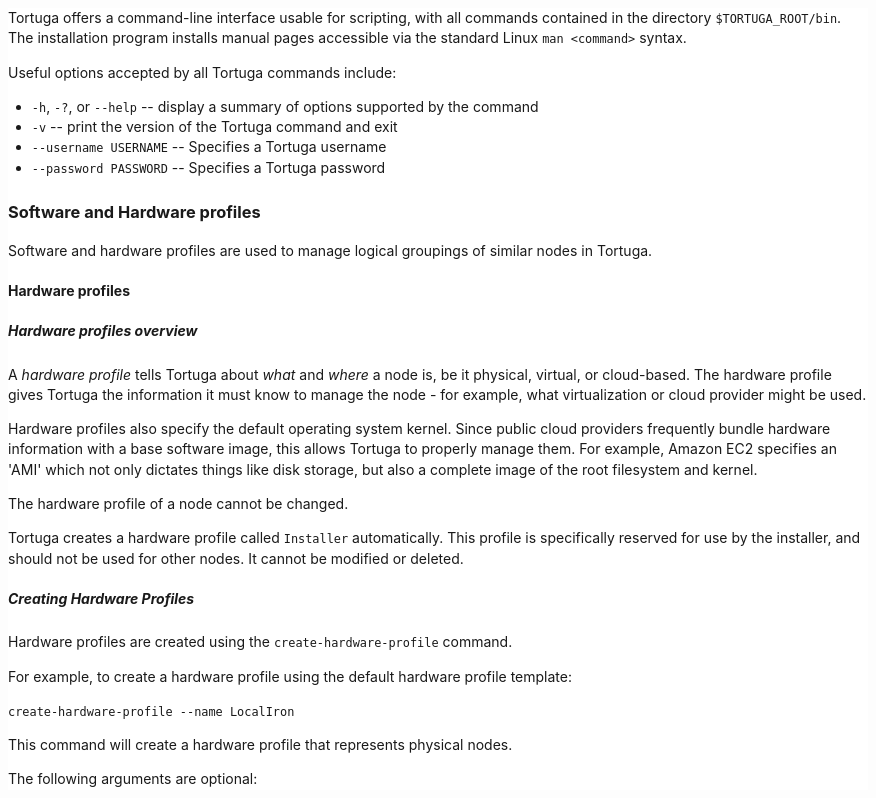 Tortuga offers a command-line interface usable for scripting, with all
commands contained in the directory `$TORTUGA_ROOT/bin`. The
installation program installs manual pages accessible via the standard
Linux `man <command>` syntax.

Useful options accepted by all Tortuga commands include:

-   `-h`, `-?`, or `--help` -- display a summary of options supported by
    the command
-   `-v` -- print the version of the Tortuga command and exit
-   `--username USERNAME` -- Specifies a Tortuga username
-   `--password PASSWORD` -- Specifies a Tortuga password

### Software and Hardware profiles

Software and hardware profiles are used to manage logical groupings of
similar nodes in Tortuga.

#### Hardware profiles

##### Hardware profiles overview

A *hardware profile* tells Tortuga about *what* and *where* a node is,
be it physical, virtual, or cloud-based. The hardware profile gives
Tortuga the information it must know to manage the node - for example,
what virtualization or cloud provider might be used.

Hardware profiles also specify the default operating system kernel.
Since public cloud providers frequently bundle hardware information with
a base software image, this allows Tortuga to properly manage them. For
example, Amazon EC2 specifies an 'AMI' which not only dictates things
like disk storage, but also a complete image of the root filesystem and
kernel.

The hardware profile of a node cannot be changed.

Tortuga creates a hardware profile called `Installer` automatically.
This profile is specifically reserved for use by the installer, and
should not be used for other nodes. It cannot be modified or deleted.

##### Creating Hardware Profiles

Hardware profiles are created using the `create-hardware-profile`
command.

For example, to create a hardware profile using the default hardware
profile template:

``` {.shell}
create-hardware-profile --name LocalIron
```

This command will create a hardware profile that represents physical
nodes.

The following arguments are optional:
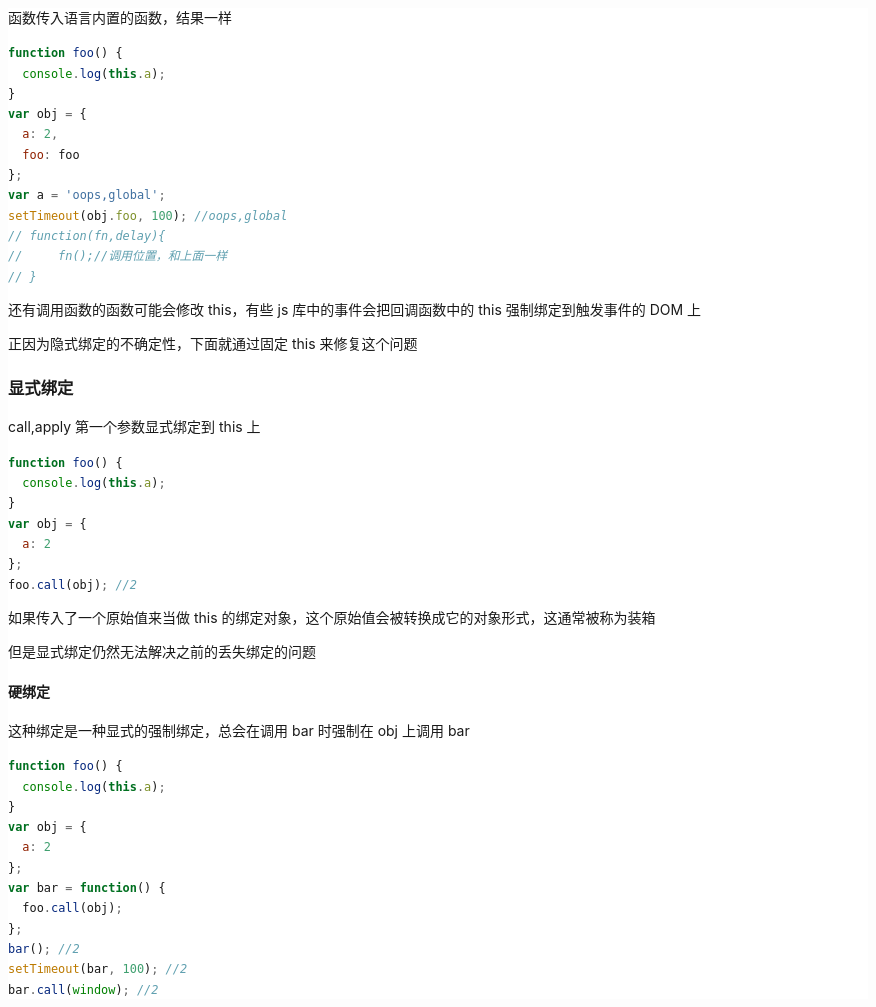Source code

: 函数传入语言内置的函数，结果一样

```js
function foo() {
  console.log(this.a);
}
var obj = {
  a: 2,
  foo: foo
};
var a = 'oops,global';
setTimeout(obj.foo, 100); //oops,global
// function(fn,delay){
//     fn();//调用位置，和上面一样
// }
```

还有调用函数的函数可能会修改 this，有些 js 库中的事件会把回调函数中的 this 强制绑定到触发事件的 DOM 上

正因为隐式绑定的不确定性，下面就通过固定 this 来修复这个问题

### 显式绑定

call,apply 第一个参数显式绑定到 this 上

```js
function foo() {
  console.log(this.a);
}
var obj = {
  a: 2
};
foo.call(obj); //2
```

如果传入了一个原始值来当做 this 的绑定对象，这个原始值会被转换成它的对象形式，这通常被称为装箱

但是显式绑定仍然无法解决之前的丢失绑定的问题

#### 硬绑定

这种绑定是一种显式的强制绑定，总会在调用 bar 时强制在 obj 上调用 bar

```js
function foo() {
  console.log(this.a);
}
var obj = {
  a: 2
};
var bar = function() {
  foo.call(obj);
};
bar(); //2
setTimeout(bar, 100); //2
bar.call(window); //2
```
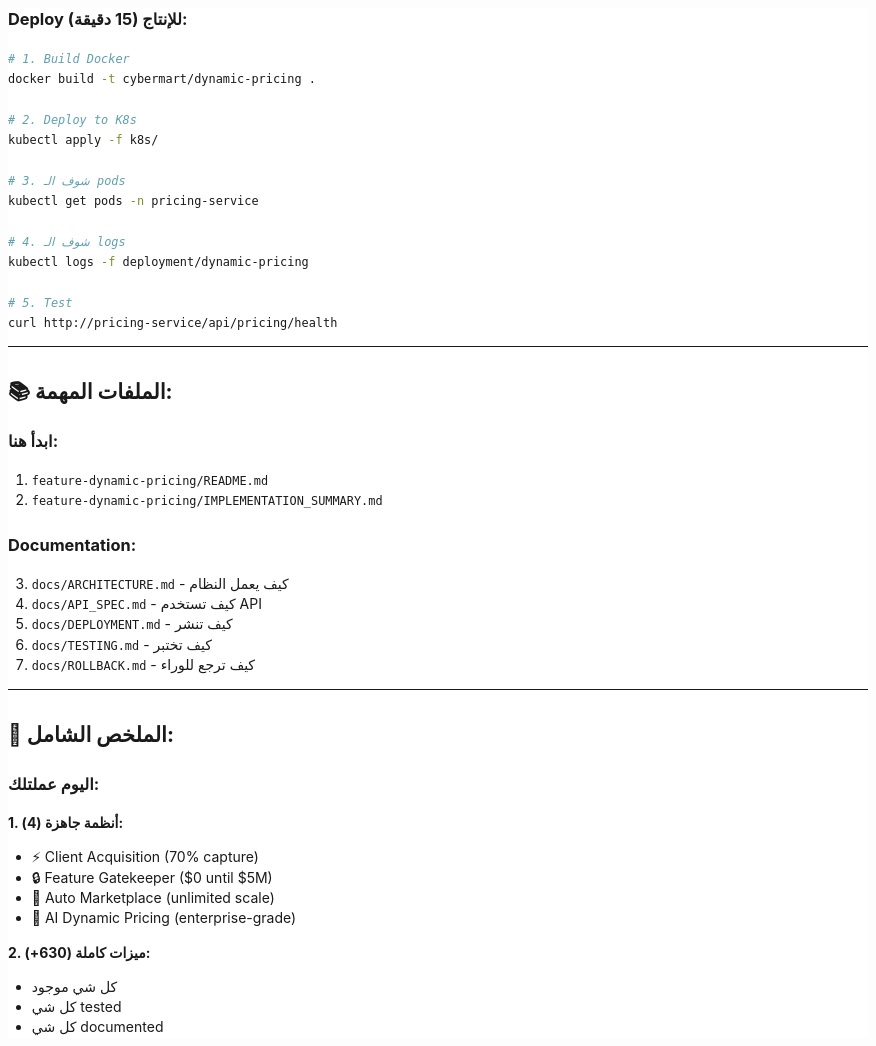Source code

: 
### **Deploy للإنتاج (15 دقيقة):**

```bash
# 1. Build Docker
docker build -t cybermart/dynamic-pricing .

# 2. Deploy to K8s
kubectl apply -f k8s/

# 3. شوف الـ pods
kubectl get pods -n pricing-service

# 4. شوف الـ logs
kubectl logs -f deployment/dynamic-pricing

# 5. Test
curl http://pricing-service/api/pricing/health
```

---

## 📚 **الملفات المهمة:**

### **ابدأ هنا:**
1. `feature-dynamic-pricing/README.md`
2. `feature-dynamic-pricing/IMPLEMENTATION_SUMMARY.md`

### **Documentation:**
3. `docs/ARCHITECTURE.md` - كيف يعمل النظام
4. `docs/API_SPEC.md` - كيف تستخدم API
5. `docs/DEPLOYMENT.md` - كيف تنشر
6. `docs/TESTING.md` - كيف تختبر
7. `docs/ROLLBACK.md` - كيف ترجع للوراء

---

## 🎊 **الملخص الشامل:**

### **اليوم عملتلك:**

**1. أنظمة جاهزة (4):**
- ⚡ Client Acquisition (70% capture)
- 🔒 Feature Gatekeeper ($0 until $5M)
- 🤖 Auto Marketplace (unlimited scale)
- 💎 AI Dynamic Pricing (enterprise-grade)

**2. ميزات كاملة (630+):**
- كل شي موجود
- كل شي tested
- كل شي documented
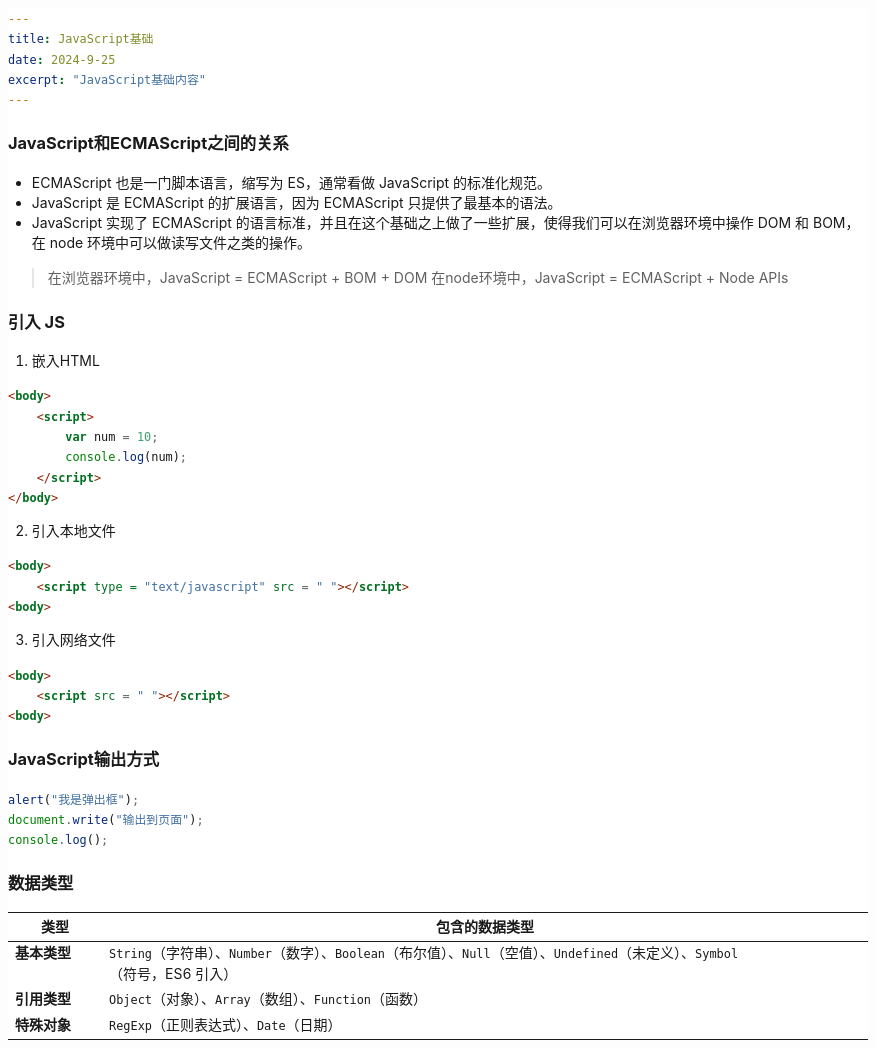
 ```yaml
---
title: JavaScript基础
date: 2024-9-25
excerpt: "JavaScript基础内容"
---
```



### JavaScript和ECMAScript之间的关系

- ECMAScript 也是一门脚本语言，缩写为 ES，通常看做 JavaScript 的标准化规范。
- JavaScript 是 ECMAScript 的扩展语言，因为 ECMAScript 只提供了最基本的语法。
- JavaScript 实现了 ECMAScript 的语言标准，并且在这个基础之上做了一些扩展，使得我们可以在浏览器环境中操作 DOM 和 BOM，在 node 环境中可以做读写文件之类的操作。
>在浏览器环境中，JavaScript = ECMAScript + BOM + DOM
在node环境中，JavaScript = ECMAScript + Node APIs

### 引入 JS
1. 嵌入HTML
```html
<body>
    <script>
        var num = 10;
        console.log(num);    
    </script>
</body>
```
2. 引入本地文件
```html
<body>
    <script type = "text/javascript" src = " "></script>
<body>
```
3. 引入网络文件
```html
<body>
    <script src = " "></script>
<body>
```

### JavaScript输出方式
```JavaScript
alert("我是弹出框");
document.write("输出到页面");
console.log();
```

### 数据类型

| <div style="width: 60pt">**类型** </div>     | **包含的数据类型** |
|--------------|----------------|
| **基本类型**  | `String`（字符串）、`Number`（数字）、`Boolean`（布尔值）、`Null`（空值）、`Undefined`（未定义）、`Symbol`（符号，ES6 引入） |
| **引用类型**  | `Object`（对象）、`Array`（数组）、`Function`（函数） |
| **特殊对象**  | `RegExp`（正则表达式）、`Date`（日期） |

[Work task]: Output the data exactly as it is, with the pictures dropped.

[Your solution]:
 Tortuga offers a command-line interface usable for scripting, with all
commands contained in the directory `$TORTUGA_ROOT/bin`. The
installation program installs manual pages accessible via the standard
Linux `man <command>` syntax.

Useful options accepted by all Tortuga commands include:

-   `-h`, `-?`, or `--help` -- display a summary of options supported by
    the command
-   `-v` -- print the version of the Tortuga command and exit
-   `--username USERNAME` -- Specifies a Tortuga username
-   `--password PASSWORD` -- Specifies a Tortuga password

### Software and Hardware profiles

Software and hardware profiles are used to manage logical groupings of
similar nodes in Tortuga.

#### Hardware profiles

##### Hardware profiles overview

A *hardware profile* tells Tortuga about *what* and *where* a node is,
be it physical, virtual, or cloud-based. The hardware profile gives
Tortuga the information it must know to manage the node - for example,
what virtualization or cloud provider might be used.

Hardware profiles also specify the default operating system kernel.
Since public cloud providers frequently bundle hardware information with
a base software image, this allows Tortuga to properly manage them. For
example, Amazon EC2 specifies an 'AMI' which not only dictates things
like disk storage, but also a complete image of the root filesystem and
kernel.

The hardware profile of a node cannot be changed.

Tortuga creates a hardware profile called `Installer` automatically.
This profile is specifically reserved for use by the installer, and
should not be used for other nodes. It cannot be modified or deleted.

##### Creating Hardware Profiles

Hardware profiles are created using the `create-hardware-profile`
command.

For example, to create a hardware profile using the default hardware
profile template:

``` {.shell}
create-hardware-profile --name LocalIron
```

This command will create a hardware profile that represents physical
nodes.

The following arguments are optional:
Source code

: 函数传入语言内置的函数，结果一样

```js
function foo() {
  console.log(this.a);
}
var obj = {
  a: 2,
  foo: foo
};
var a = 'oops,global';
setTimeout(obj.foo, 100); //oops,global
// function(fn,delay){
//     fn();//调用位置，和上面一样
// }
```

还有调用函数的函数可能会修改 this，有些 js 库中的事件会把回调函数中的 this 强制绑定到触发事件的 DOM 上

正因为隐式绑定的不确定性，下面就通过固定 this 来修复这个问题

### 显式绑定

call,apply 第一个参数显式绑定到 this 上

```js
function foo() {
  console.log(this.a);
}
var obj = {
  a: 2
};
foo.call(obj); //2
```

如果传入了一个原始值来当做 this 的绑定对象，这个原始值会被转换成它的对象形式，这通常被称为装箱

但是显式绑定仍然无法解决之前的丢失绑定的问题

#### 硬绑定

这种绑定是一种显式的强制绑定，总会在调用 bar 时强制在 obj 上调用 bar

```js
function foo() {
  console.log(this.a);
}
var obj = {
  a: 2
};
var bar = function() {
  foo.call(obj);
};
bar(); //2
setTimeout(bar, 100); //2
bar.call(window); //2
```
Source code

: 
### **Deploy للإنتاج (15 دقيقة):**

```bash
# 1. Build Docker
docker build -t cybermart/dynamic-pricing .

# 2. Deploy to K8s
kubectl apply -f k8s/

# 3. شوف الـ pods
kubectl get pods -n pricing-service

# 4. شوف الـ logs
kubectl logs -f deployment/dynamic-pricing

# 5. Test
curl http://pricing-service/api/pricing/health
```

---

## 📚 **الملفات المهمة:**

### **ابدأ هنا:**
1. `feature-dynamic-pricing/README.md`
2. `feature-dynamic-pricing/IMPLEMENTATION_SUMMARY.md`

### **Documentation:**
3. `docs/ARCHITECTURE.md` - كيف يعمل النظام
4. `docs/API_SPEC.md` - كيف تستخدم API
5. `docs/DEPLOYMENT.md` - كيف تنشر
6. `docs/TESTING.md` - كيف تختبر
7. `docs/ROLLBACK.md` - كيف ترجع للوراء

---

## 🎊 **الملخص الشامل:**

### **اليوم عملتلك:**

**1. أنظمة جاهزة (4):**
- ⚡ Client Acquisition (70% capture)
- 🔒 Feature Gatekeeper ($0 until $5M)
- 🤖 Auto Marketplace (unlimited scale)
- 💎 AI Dynamic Pricing (enterprise-grade)

**2. ميزات كاملة (630+):**
- كل شي موجود
- كل شي tested
- كل شي documented
 ```yaml
---
title: JavaScript基础
date: 2024-9-25
excerpt: "JavaScript基础内容"
---
```



### JavaScript和ECMAScript之间的关系

- ECMAScript 也是一门脚本语言，缩写为 ES，通常看做 JavaScript 的标准化规范。
- JavaScript 是 ECMAScript 的扩展语言，因为 ECMAScript 只提供了最基本的语法。
- JavaScript 实现了 ECMAScript 的语言标准，并且在这个基础之上做了一些扩展，使得我们可以在浏览器环境中操作 DOM 和 BOM，在 node 环境中可以做读写文件之类的操作。
>在浏览器环境中，JavaScript = ECMAScript + BOM + DOM
在node环境中，JavaScript = ECMAScript + Node APIs

### 引入 JS
1. 嵌入HTML
```html
<body>
    <script>
        var num = 10;
        console.log(num);    
    </script>
</body>
```
2. 引入本地文件
```html
<body>
    <script type = "text/javascript" src = " "></script>
<body>
```
3. 引入网络文件
```html
<body>
    <script src = " "></script>
<body>
```

### JavaScript输出方式
```JavaScript
alert("我是弹出框");
document.write("输出到页面");
console.log();
```

### 数据类型

| <div style="width: 60pt">**类型** </div>     | **包含的数据类型** |
|--------------|----------------|
| **基本类型**  | `String`（字符串）、`Number`（数字）、`Boolean`（布尔值）、`Null`（空值）、`Undefined`（未定义）、`Symbol`（符号，ES6 引入） |
| **引用类型**  | `Object`（对象）、`Array`（数组）、`Function`（函数） |
| **特殊对象**  | `RegExp`（正则表达式）、`Date`（日期） |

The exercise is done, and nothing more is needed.